INFORMATION GIVEN:
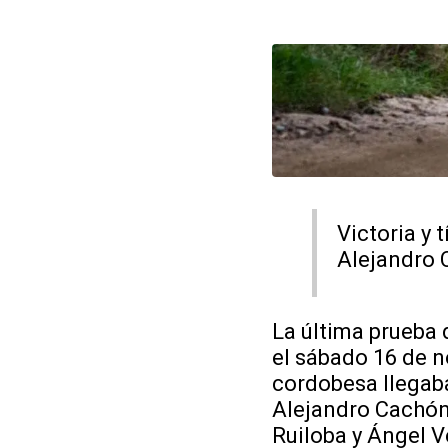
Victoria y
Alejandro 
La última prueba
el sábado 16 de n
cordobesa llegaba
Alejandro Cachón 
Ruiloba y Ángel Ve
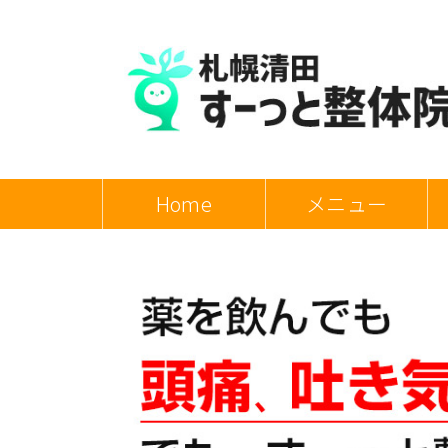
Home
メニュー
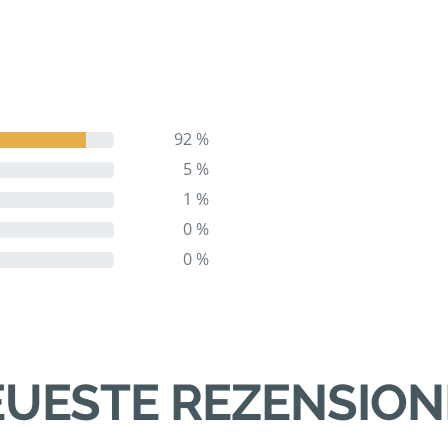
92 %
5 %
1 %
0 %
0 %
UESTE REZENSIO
* * *
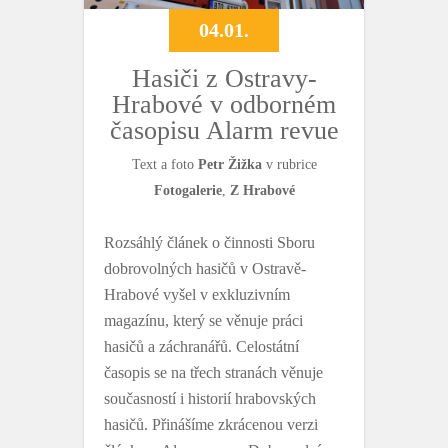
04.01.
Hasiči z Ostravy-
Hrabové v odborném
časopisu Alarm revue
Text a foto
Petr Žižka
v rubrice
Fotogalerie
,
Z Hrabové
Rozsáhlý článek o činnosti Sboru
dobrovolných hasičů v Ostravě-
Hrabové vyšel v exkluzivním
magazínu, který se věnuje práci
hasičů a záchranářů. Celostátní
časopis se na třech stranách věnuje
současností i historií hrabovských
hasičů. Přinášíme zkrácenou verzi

TASK TO COMPLETE:
Between and including the line with "cordobesa llegaba" and the line with "UESTE REZENSIO", repeat every line exactly as it appears above, with pictures left out.

RESULT OF THIS TASK:
cordobesa llegaba
Alejandro Cachón 
Ruiloba y Ángel Ve
Home
メニュー
92 %
5 %
1 %
0 %
0 %
UESTE REZENSIO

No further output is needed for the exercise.